**Dataset extract:**
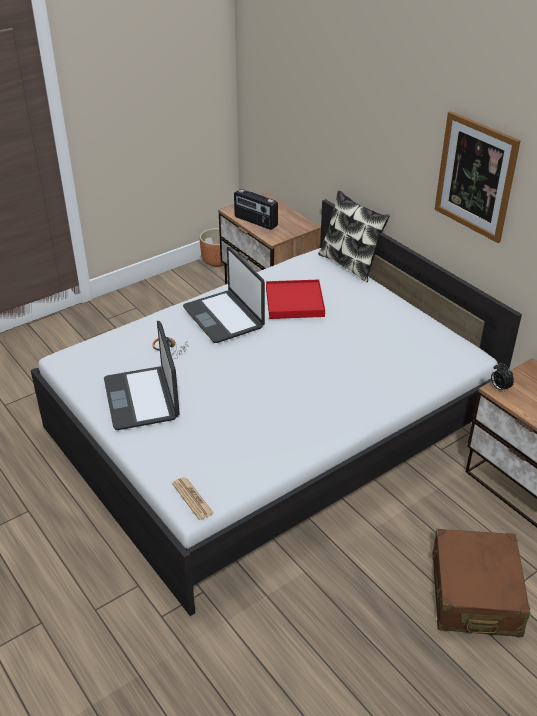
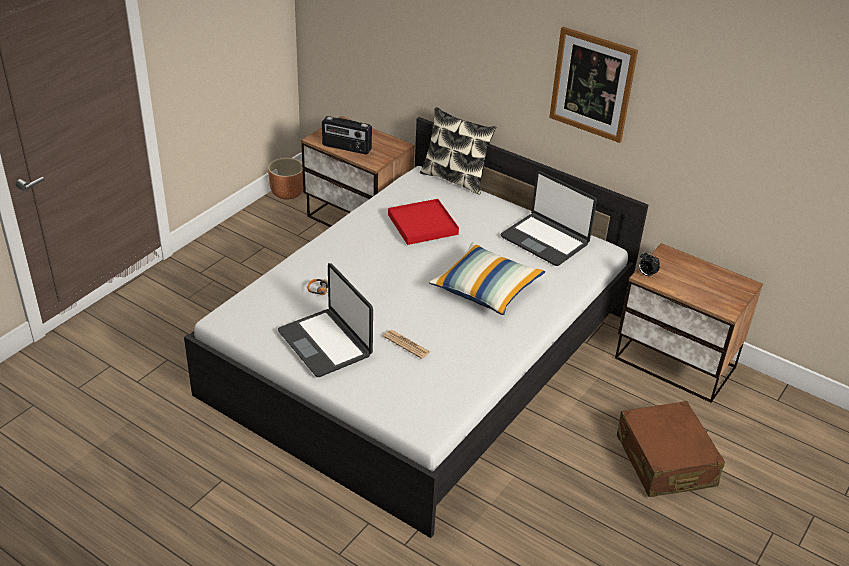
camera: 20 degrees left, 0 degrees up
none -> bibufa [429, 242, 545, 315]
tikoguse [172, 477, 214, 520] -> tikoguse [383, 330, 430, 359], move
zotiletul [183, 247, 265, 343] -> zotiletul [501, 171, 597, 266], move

**What is being asked:** Please retype the material in full, exactly as it reads, apart from the images.

**Solution:**
camera: 20 degrees left, 0 degrees up
none -> bibufa [429, 242, 545, 315]
tikoguse [172, 477, 214, 520] -> tikoguse [383, 330, 430, 359], move
zotiletul [183, 247, 265, 343] -> zotiletul [501, 171, 597, 266], move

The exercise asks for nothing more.